Mondonville en écrivit lui-même le livret, en s’inspirant assez librement de la fable éponyme de Jean de La Fontaine, dont il transforma la fin tragique en dénouement heureux. Pour la rédaction du prologue (en français) il fit toutefois appel à Claude-Henri de Fusée de Voisenon (1708 - 1775). Le prologue replace l’intrigue dans la tradition médiévale occitane, à travers l’intervention de Clémence Isaure, personnage toulousain plus ou moins légendaire qui aurait fondé l’Académie des Jeux Floraux au XIVème siècle. Lors d’une séance des Jeux, celle-ci ordonne aux participants de chanter l’amour, et de narrer « dans notre langage enchanteur » l’histoire de Daphnis et Alcimadure. A l’acte I, Daphnis avoue sa passion à Alcimadure mais il se heurte à un refus farouche. Jeanet, frère de la demoiselle, tente ensuite de la convaincre que Daphnis serait un époux idéal. Mais celle-ci préfère la liberté : Lou plazé de la bido/ Aco la gayétat/ E quand on se marido/ On perd la libertat (le plaisir de la vie c’est la gaieté ; et quand on se marie on perd la liberté). Au début de l’acte II, Jeanet met à l’épreuve les sentiments de Daphnis envers sa sœur. Déguisé en soldat fanfaron, il tente de débaucher le berger en lui vantant les plaisirs de l’inconstance. Puis il lui annonce, menaçant, qu’il épousera Alcimadure quand il aura tué son rival, un certain berger… Daphnis réaffirme son amour inébranlable, même au prx de sa vie. Surgit alors Alcimadure, terrifiée par un loup qui la poursuit. Avec bravoure, le berger tue la bête. Alcimadure et tout le village lui témoignent leur gratitude au cours d’une grande fête en son honneur. A l’acte III Alcimadure se découvre troublée par le dévouement de son soupirant mais réaffirme son attachement au célibat. Daphnis vient lui annoncer qu’il va lui léguer ses biens après sa mort. Comprenant son intention, Alcimadure appelle son frère à l’aide. Celui-ci accourt mais lui apprend la mort de Daphnis. Alcimadure se lamente et crie son amour pour le berger ; elle veut se suicider en utilisant le poignard avec lequel il s’est tué. Jeanet apprend alors à sa sœur qu’il s’agissait d’un subterfuge pour la forcer à se déclarer, et Daphnis réapparaît : les deux amants vont pouvoir convoler !

L’œuvre n’avait plus été jouée de puis la fin du XVIIIème siècle.
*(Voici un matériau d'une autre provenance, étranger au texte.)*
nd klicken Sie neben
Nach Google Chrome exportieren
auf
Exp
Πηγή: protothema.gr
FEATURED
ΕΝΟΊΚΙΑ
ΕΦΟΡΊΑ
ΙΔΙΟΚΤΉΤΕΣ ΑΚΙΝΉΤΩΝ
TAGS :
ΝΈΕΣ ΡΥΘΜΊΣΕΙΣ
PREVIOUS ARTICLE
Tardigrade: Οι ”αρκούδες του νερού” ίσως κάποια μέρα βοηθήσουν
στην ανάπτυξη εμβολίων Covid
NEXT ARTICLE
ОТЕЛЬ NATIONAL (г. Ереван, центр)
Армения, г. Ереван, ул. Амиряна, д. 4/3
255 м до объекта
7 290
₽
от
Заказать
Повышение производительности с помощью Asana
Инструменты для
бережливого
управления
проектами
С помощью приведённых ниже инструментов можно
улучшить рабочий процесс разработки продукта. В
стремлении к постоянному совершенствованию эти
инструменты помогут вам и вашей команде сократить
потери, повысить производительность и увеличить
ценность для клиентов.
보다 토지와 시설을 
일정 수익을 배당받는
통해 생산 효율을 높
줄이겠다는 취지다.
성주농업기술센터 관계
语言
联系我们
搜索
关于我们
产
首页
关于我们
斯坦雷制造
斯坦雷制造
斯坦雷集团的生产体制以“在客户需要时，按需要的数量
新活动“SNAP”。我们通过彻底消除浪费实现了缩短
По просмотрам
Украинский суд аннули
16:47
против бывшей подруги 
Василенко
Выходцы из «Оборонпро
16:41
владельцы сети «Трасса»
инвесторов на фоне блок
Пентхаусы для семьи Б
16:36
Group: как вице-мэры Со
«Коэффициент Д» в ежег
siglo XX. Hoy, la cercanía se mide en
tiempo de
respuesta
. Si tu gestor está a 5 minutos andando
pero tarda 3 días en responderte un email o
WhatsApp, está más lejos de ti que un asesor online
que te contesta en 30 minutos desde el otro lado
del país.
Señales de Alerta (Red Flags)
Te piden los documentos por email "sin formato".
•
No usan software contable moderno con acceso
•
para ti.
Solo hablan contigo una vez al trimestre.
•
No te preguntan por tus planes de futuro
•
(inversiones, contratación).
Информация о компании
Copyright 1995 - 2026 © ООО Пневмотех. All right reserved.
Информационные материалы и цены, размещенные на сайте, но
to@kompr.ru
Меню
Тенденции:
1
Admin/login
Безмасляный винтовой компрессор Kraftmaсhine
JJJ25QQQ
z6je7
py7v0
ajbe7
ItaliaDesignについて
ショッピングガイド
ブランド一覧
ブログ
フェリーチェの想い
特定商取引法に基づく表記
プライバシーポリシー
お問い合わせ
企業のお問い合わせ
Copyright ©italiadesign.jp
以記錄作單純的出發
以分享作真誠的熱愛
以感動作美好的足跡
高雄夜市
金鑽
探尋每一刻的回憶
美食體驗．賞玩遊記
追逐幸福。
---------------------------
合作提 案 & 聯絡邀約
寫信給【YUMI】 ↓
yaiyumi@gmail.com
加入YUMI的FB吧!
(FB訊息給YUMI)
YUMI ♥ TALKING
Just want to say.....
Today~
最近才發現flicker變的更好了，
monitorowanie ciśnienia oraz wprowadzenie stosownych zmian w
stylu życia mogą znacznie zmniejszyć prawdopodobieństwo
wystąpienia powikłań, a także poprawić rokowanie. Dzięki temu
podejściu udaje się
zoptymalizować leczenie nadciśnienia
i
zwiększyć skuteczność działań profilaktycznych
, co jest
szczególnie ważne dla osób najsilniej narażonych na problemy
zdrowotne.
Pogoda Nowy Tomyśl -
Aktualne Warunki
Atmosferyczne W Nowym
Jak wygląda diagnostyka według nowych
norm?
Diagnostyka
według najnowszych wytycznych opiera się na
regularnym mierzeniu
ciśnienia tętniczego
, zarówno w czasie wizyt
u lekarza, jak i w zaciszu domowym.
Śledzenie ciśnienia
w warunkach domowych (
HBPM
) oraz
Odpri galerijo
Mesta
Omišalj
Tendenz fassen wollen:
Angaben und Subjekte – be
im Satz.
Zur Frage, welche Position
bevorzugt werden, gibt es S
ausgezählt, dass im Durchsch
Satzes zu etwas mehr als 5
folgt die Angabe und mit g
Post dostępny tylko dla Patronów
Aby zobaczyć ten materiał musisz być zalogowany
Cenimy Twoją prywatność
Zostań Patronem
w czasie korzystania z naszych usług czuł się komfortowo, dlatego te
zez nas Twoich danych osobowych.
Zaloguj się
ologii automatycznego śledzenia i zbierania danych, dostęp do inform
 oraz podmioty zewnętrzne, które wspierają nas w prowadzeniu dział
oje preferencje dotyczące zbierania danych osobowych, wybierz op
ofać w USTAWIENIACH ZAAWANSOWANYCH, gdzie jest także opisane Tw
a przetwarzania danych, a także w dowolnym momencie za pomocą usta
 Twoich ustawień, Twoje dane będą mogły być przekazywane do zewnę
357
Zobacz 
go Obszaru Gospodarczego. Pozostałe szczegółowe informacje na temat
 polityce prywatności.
Elle avait fait l’objet d’une première recréation en juillet 1981, à l’occasion du premier Festival Montpellier-Danse, en version scénique (décors de Jean Hugo et costumes de Vincent Bioulès) avec ballets (chorégraphiés par Dominique Bagouet) mais sur les instruments modernes de l’Orchestre de Montpellier. Un enregistrement (vinyle) en avait été réalisé par Ventadorn. La version proposée par Les Passions correspond donc à la première recréation sur instruments anciens ; pour des raisons financières elle est malheureusement limitée à une version de concert. On ne s’en plaint toutefois qu’à moitié, tant elle s’appuie sur des solistes, un orchestre et un chœur rompus au répertoire baroque français, qui redonnent à cette œuvre tout l’éclat qu’elle mérite. Soulignons également l’intervention précieuse de Muriel Batbie-Castell, professeur d’occitan et également chanteuse, pour la restitution correcte de la prononciation de la langue occitane utilisée par Mondonville.


© Auxie Boivin

Au prologue, Hélène Le Corre, Clémence Isaure aimable et solaire, nous régale de ses éclats nacrés (Dans ce séjour riant et fortuné). Chacun de ses airs est repris impeccablement par le chœur, et entrecoupé de danses. Nous avons particulièrement aimé l’air Peuples, il faut dans ce beau jour, dont le chœur, d’une écriture musicale particulièrement dense, sonne avec clarté malgré les effets de masse orchestrale imaginés par le compositeur.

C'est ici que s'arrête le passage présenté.